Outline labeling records
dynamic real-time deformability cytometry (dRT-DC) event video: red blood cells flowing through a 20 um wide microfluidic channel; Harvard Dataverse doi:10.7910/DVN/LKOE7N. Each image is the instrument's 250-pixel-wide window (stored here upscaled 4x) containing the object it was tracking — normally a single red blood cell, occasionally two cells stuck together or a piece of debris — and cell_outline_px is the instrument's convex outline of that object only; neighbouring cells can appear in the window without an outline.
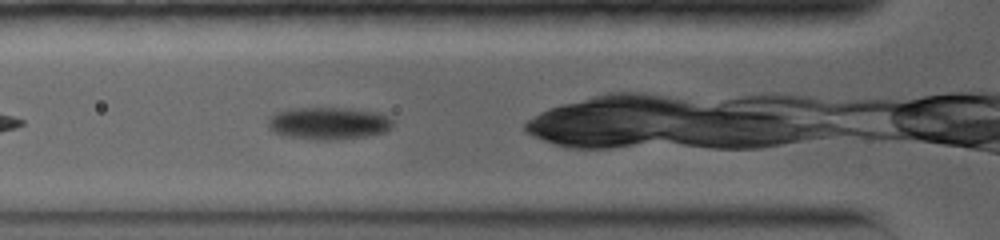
{"species": "common noctule bat (a hibernating species)", "species_latin": "Nyctalus noctula", "temperature_condition": "warm", "stored_images_in_passage": 5, "camera_frame_rate_fps": 5000, "um_per_image_px": 0.085, "animal": {"sex": "female", "body_mass_g": 19.0, "forearm_length_mm": 56.7}, "frame": {"image": 1, "passage_image": 4, "time_ms": 1.4, "image_size_px": [1000, 240], "cell_outline_px": [[392, 124], [384, 132], [364, 136], [324, 140], [316, 140], [288, 136], [276, 132], [268, 128], [268, 116], [276, 112], [288, 108], [344, 108], [380, 112], [388, 116], [392, 120]], "centroid_in_image_um": [27.88, 10.46], "position_along_channel_um": 97.9, "area_um2": 23.35}}
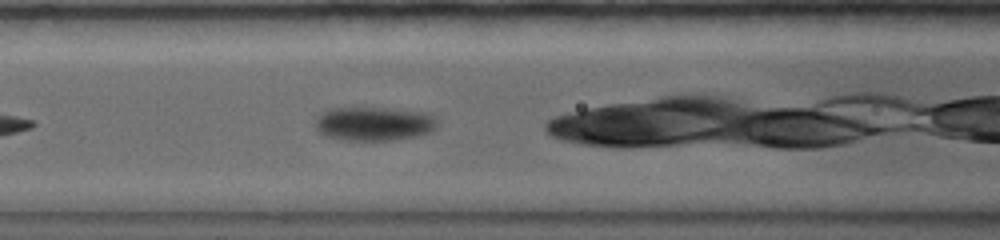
{"frame": {"image": 2, "passage_image": 5, "time_ms": 2.4, "image_size_px": [1000, 240], "cell_outline_px": [[436, 128], [432, 132], [416, 136], [388, 140], [344, 140], [324, 136], [316, 132], [316, 116], [320, 112], [328, 108], [384, 108], [428, 112], [436, 120]], "centroid_in_image_um": [31.74, 10.51], "position_along_channel_um": 134.9, "area_um2": 24.33}}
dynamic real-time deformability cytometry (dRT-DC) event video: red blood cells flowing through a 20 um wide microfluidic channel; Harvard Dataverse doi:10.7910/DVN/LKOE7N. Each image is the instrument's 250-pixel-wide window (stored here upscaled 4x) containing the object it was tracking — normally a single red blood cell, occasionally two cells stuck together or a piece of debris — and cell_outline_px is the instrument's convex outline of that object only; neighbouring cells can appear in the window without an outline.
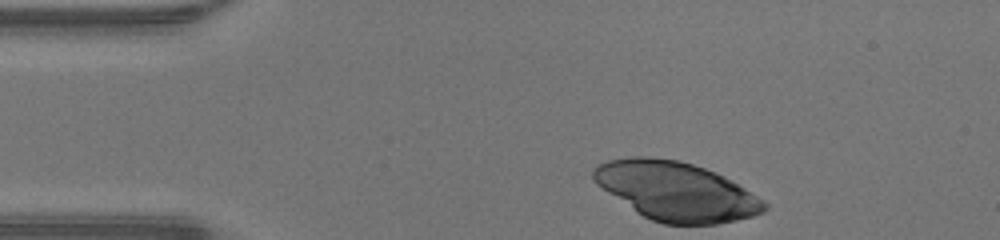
{"species": "human", "species_latin": "Homo sapiens", "temperature_condition": "warm", "stored_images_in_passage": 32, "camera_frame_rate_fps": 3000, "um_per_image_px": 0.085, "donor": {"sex": "male"}, "frame": {"image": 1, "passage_image": 1, "time_ms": 0.0, "image_size_px": [1000, 240], "cell_outline_px": [[768, 208], [764, 212], [752, 216], [736, 220], [716, 224], [664, 224], [652, 220], [636, 212], [596, 184], [592, 180], [592, 168], [596, 164], [608, 160], [632, 156], [648, 156], [680, 160], [716, 172], [724, 176], [764, 200], [768, 204]], "centroid_in_image_um": [57.44, 16.24], "position_along_channel_um": 27.6, "area_um2": 58.55}}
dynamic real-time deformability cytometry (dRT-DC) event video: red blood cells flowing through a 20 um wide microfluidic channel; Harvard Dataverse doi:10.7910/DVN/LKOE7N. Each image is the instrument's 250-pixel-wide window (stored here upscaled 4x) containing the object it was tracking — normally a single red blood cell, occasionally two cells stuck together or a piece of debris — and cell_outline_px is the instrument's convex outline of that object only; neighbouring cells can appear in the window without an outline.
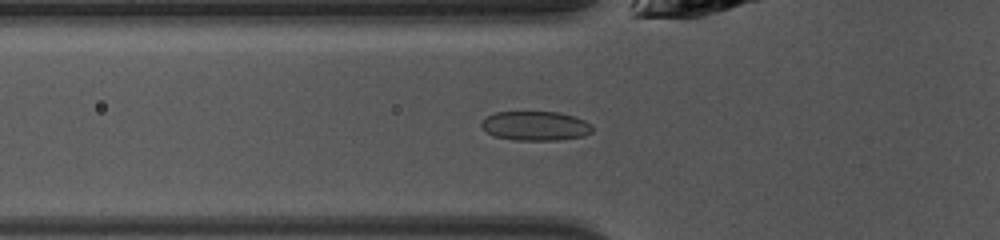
{"species": "common noctule bat (a hibernating species)", "species_latin": "Nyctalus noctula", "temperature_condition": "warm", "stored_images_in_passage": 35, "camera_frame_rate_fps": 3000, "um_per_image_px": 0.085, "animal": {"sex": "female", "body_mass_g": 10.0, "forearm_length_mm": 53.1}, "frame": {"image": 1, "passage_image": 4, "time_ms": 1.0, "image_size_px": [1000, 240], "cell_outline_px": [[592, 132], [584, 136], [556, 140], [516, 140], [496, 136], [488, 132], [480, 124], [488, 116], [496, 112], [560, 112], [584, 120], [592, 128]], "centroid_in_image_um": [45.53, 10.7], "position_along_channel_um": 80.3, "area_um2": 18.61}}
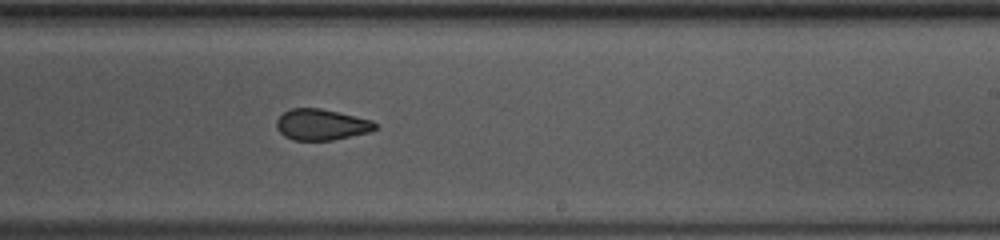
{"frame": {"image": 2, "passage_image": 17, "time_ms": 5.333, "image_size_px": [1000, 240], "cell_outline_px": [[376, 128], [368, 132], [332, 140], [292, 140], [284, 136], [276, 128], [276, 120], [284, 112], [292, 108], [320, 108], [372, 120], [376, 124]], "centroid_in_image_um": [27.28, 10.59], "position_along_channel_um": 261.7, "area_um2": 17.69}}
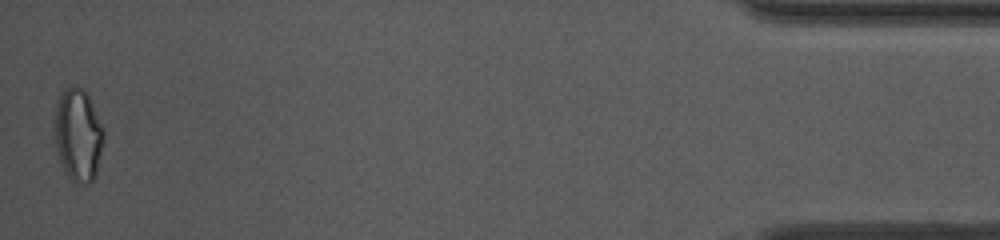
{"frame": {"image": 3, "passage_image": 35, "time_ms": 11.333, "image_size_px": [1000, 240], "cell_outline_px": [[104, 140], [96, 172], [92, 180], [88, 184], [76, 184], [68, 176], [60, 160], [56, 144], [56, 108], [60, 96], [64, 88], [84, 88], [104, 128]], "centroid_in_image_um": [6.67, 11.5], "position_along_channel_um": 428.5, "area_um2": 25.89}, "authors_computed_cell_mechanics": {"area_um2": 18.9006, "velocity_mm_per_s": 4.1586, "shape_relaxation_time_tau1_ms": 4.7646, "shape_relaxation_time_tau2_ms": 1.7265, "deformation_change_tau1": 0.1006, "deformation_change_tau2": 0.0853}}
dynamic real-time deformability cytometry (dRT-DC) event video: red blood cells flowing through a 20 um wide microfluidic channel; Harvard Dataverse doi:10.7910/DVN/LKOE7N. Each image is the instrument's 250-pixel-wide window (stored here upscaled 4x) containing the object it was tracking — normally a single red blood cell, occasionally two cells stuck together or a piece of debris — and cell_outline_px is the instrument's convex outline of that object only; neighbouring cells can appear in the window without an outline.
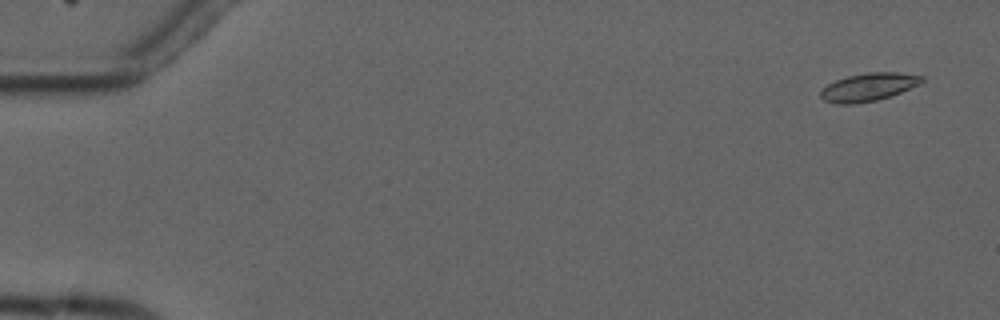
{"species": "common noctule bat (a hibernating species)", "species_latin": "Nyctalus noctula", "temperature_condition": "cold", "stored_images_in_passage": 4, "camera_frame_rate_fps": 3000, "um_per_image_px": 0.085, "animal": {"sex": "male", "forearm_length_mm": 52.5}, "frame": {"image": 1, "passage_image": 1, "time_ms": 0.0, "image_size_px": [1000, 320], "cell_outline_px": [[924, 80], [920, 84], [900, 92], [876, 100], [852, 104], [836, 104], [824, 100], [820, 96], [820, 92], [828, 84], [836, 80], [848, 76], [868, 72], [896, 72], [924, 76]], "centroid_in_image_um": [73.82, 7.39], "position_along_channel_um": 11.2, "area_um2": 16.3}}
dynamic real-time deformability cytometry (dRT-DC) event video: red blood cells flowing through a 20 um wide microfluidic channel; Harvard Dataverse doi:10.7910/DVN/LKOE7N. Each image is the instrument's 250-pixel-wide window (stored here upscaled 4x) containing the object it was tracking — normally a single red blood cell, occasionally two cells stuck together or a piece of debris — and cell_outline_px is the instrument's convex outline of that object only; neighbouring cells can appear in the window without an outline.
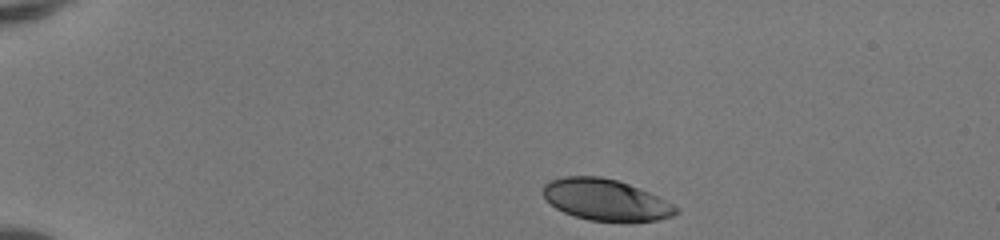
{"species": "human", "species_latin": "Homo sapiens", "temperature_condition": "room temperature", "stored_images_in_passage": 41, "camera_frame_rate_fps": 3000, "um_per_image_px": 0.085, "donor": {"sex": "female"}, "frame": {"image": 1, "passage_image": 1, "time_ms": 0.0, "image_size_px": [1000, 240], "cell_outline_px": [[680, 212], [672, 216], [656, 220], [628, 224], [624, 224], [588, 220], [564, 212], [556, 208], [544, 196], [544, 184], [552, 180], [564, 176], [600, 176], [616, 180], [628, 184], [648, 192], [672, 204]], "centroid_in_image_um": [51.51, 17.03], "position_along_channel_um": 33.5, "area_um2": 32.19}}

**Given exercise:**
Every record gets retyped exactly; no picture goes into the copy.

**Result for this task:**
dynamic real-time deformability cytometry (dRT-DC) event video: red blood cells flowing through a 20 um wide microfluidic channel; Harvard Dataverse doi:10.7910/DVN/LKOE7N. Each image is the instrument's 250-pixel-wide window (stored here upscaled 4x) containing the object it was tracking — normally a single red blood cell, occasionally two cells stuck together or a piece of debris — and cell_outline_px is the instrument's convex outline of that object only; neighbouring cells can appear in the window without an outline.
{"species": "common noctule bat (a hibernating species)", "species_latin": "Nyctalus noctula", "temperature_condition": "warm", "stored_images_in_passage": 5, "camera_frame_rate_fps": 5000, "um_per_image_px": 0.085, "animal": {"sex": "female", "body_mass_g": 19.0, "forearm_length_mm": 56.7}, "frame": {"image": 1, "passage_image": 4, "time_ms": 1.4, "image_size_px": [1000, 240], "cell_outline_px": [[392, 124], [384, 132], [364, 136], [324, 140], [316, 140], [288, 136], [276, 132], [268, 128], [268, 116], [276, 112], [288, 108], [344, 108], [380, 112], [388, 116], [392, 120]], "centroid_in_image_um": [27.88, 10.46], "position_along_channel_um": 97.9, "area_um2": 23.35}}
{"frame": {"image": 2, "passage_image": 5, "time_ms": 2.4, "image_size_px": [1000, 240], "cell_outline_px": [[436, 128], [432, 132], [416, 136], [388, 140], [344, 140], [324, 136], [316, 132], [316, 116], [320, 112], [328, 108], [384, 108], [428, 112], [436, 120]], "centroid_in_image_um": [31.74, 10.51], "position_along_channel_um": 134.9, "area_um2": 24.33}}
dynamic real-time deformability cytometry (dRT-DC) event video: red blood cells flowing through a 20 um wide microfluidic channel; Harvard Dataverse doi:10.7910/DVN/LKOE7N. Each image is the instrument's 250-pixel-wide window (stored here upscaled 4x) containing the object it was tracking — normally a single red blood cell, occasionally two cells stuck together or a piece of debris — and cell_outline_px is the instrument's convex outline of that object only; neighbouring cells can appear in the window without an outline.
{"species": "human", "species_latin": "Homo sapiens", "temperature_condition": "warm", "stored_images_in_passage": 32, "camera_frame_rate_fps": 3000, "um_per_image_px": 0.085, "donor": {"sex": "male"}, "frame": {"image": 1, "passage_image": 1, "time_ms": 0.0, "image_size_px": [1000, 240], "cell_outline_px": [[768, 208], [764, 212], [752, 216], [736, 220], [716, 224], [664, 224], [652, 220], [636, 212], [596, 184], [592, 180], [592, 168], [596, 164], [608, 160], [632, 156], [648, 156], [680, 160], [716, 172], [724, 176], [764, 200], [768, 204]], "centroid_in_image_um": [57.44, 16.24], "position_along_channel_um": 27.6, "area_um2": 58.55}}
dynamic real-time deformability cytometry (dRT-DC) event video: red blood cells flowing through a 20 um wide microfluidic channel; Harvard Dataverse doi:10.7910/DVN/LKOE7N. Each image is the instrument's 250-pixel-wide window (stored here upscaled 4x) containing the object it was tracking — normally a single red blood cell, occasionally two cells stuck together or a piece of debris — and cell_outline_px is the instrument's convex outline of that object only; neighbouring cells can appear in the window without an outline.
{"species": "common noctule bat (a hibernating species)", "species_latin": "Nyctalus noctula", "temperature_condition": "warm", "stored_images_in_passage": 35, "camera_frame_rate_fps": 3000, "um_per_image_px": 0.085, "animal": {"sex": "female", "body_mass_g": 10.0, "forearm_length_mm": 53.1}, "frame": {"image": 1, "passage_image": 4, "time_ms": 1.0, "image_size_px": [1000, 240], "cell_outline_px": [[592, 132], [584, 136], [556, 140], [516, 140], [496, 136], [488, 132], [480, 124], [488, 116], [496, 112], [560, 112], [584, 120], [592, 128]], "centroid_in_image_um": [45.53, 10.7], "position_along_channel_um": 80.3, "area_um2": 18.61}}
{"frame": {"image": 2, "passage_image": 17, "time_ms": 5.333, "image_size_px": [1000, 240], "cell_outline_px": [[376, 128], [368, 132], [332, 140], [292, 140], [284, 136], [276, 128], [276, 120], [284, 112], [292, 108], [320, 108], [372, 120], [376, 124]], "centroid_in_image_um": [27.28, 10.59], "position_along_channel_um": 261.7, "area_um2": 17.69}}
{"frame": {"image": 3, "passage_image": 35, "time_ms": 11.333, "image_size_px": [1000, 240], "cell_outline_px": [[104, 140], [96, 172], [92, 180], [88, 184], [76, 184], [68, 176], [60, 160], [56, 144], [56, 108], [60, 96], [64, 88], [84, 88], [104, 128]], "centroid_in_image_um": [6.67, 11.5], "position_along_channel_um": 428.5, "area_um2": 25.89}, "authors_computed_cell_mechanics": {"area_um2": 18.9006, "velocity_mm_per_s": 4.1586, "shape_relaxation_time_tau1_ms": 4.7646, "shape_relaxation_time_tau2_ms": 1.7265, "deformation_change_tau1": 0.1006, "deformation_change_tau2": 0.0853}}
dynamic real-time deformability cytometry (dRT-DC) event video: red blood cells flowing through a 20 um wide microfluidic channel; Harvard Dataverse doi:10.7910/DVN/LKOE7N. Each image is the instrument's 250-pixel-wide window (stored here upscaled 4x) containing the object it was tracking — normally a single red blood cell, occasionally two cells stuck together or a piece of debris — and cell_outline_px is the instrument's convex outline of that object only; neighbouring cells can appear in the window without an outline.
{"species": "common noctule bat (a hibernating species)", "species_latin": "Nyctalus noctula", "temperature_condition": "cold", "stored_images_in_passage": 4, "camera_frame_rate_fps": 3000, "um_per_image_px": 0.085, "animal": {"sex": "male", "forearm_length_mm": 52.5}, "frame": {"image": 1, "passage_image": 1, "time_ms": 0.0, "image_size_px": [1000, 320], "cell_outline_px": [[924, 80], [920, 84], [900, 92], [876, 100], [852, 104], [836, 104], [824, 100], [820, 96], [820, 92], [828, 84], [836, 80], [848, 76], [868, 72], [896, 72], [924, 76]], "centroid_in_image_um": [73.82, 7.39], "position_along_channel_um": 11.2, "area_um2": 16.3}}
dynamic real-time deformability cytometry (dRT-DC) event video: red blood cells flowing through a 20 um wide microfluidic channel; Harvard Dataverse doi:10.7910/DVN/LKOE7N. Each image is the instrument's 250-pixel-wide window (stored here upscaled 4x) containing the object it was tracking — normally a single red blood cell, occasionally two cells stuck together or a piece of debris — and cell_outline_px is the instrument's convex outline of that object only; neighbouring cells can appear in the window without an outline.
{"species": "human", "species_latin": "Homo sapiens", "temperature_condition": "room temperature", "stored_images_in_passage": 41, "camera_frame_rate_fps": 3000, "um_per_image_px": 0.085, "donor": {"sex": "female"}, "frame": {"image": 1, "passage_image": 1, "time_ms": 0.0, "image_size_px": [1000, 240], "cell_outline_px": [[680, 212], [672, 216], [656, 220], [628, 224], [624, 224], [588, 220], [564, 212], [556, 208], [544, 196], [544, 184], [552, 180], [564, 176], [600, 176], [616, 180], [628, 184], [648, 192], [672, 204]], "centroid_in_image_um": [51.51, 17.03], "position_along_channel_um": 33.5, "area_um2": 32.19}}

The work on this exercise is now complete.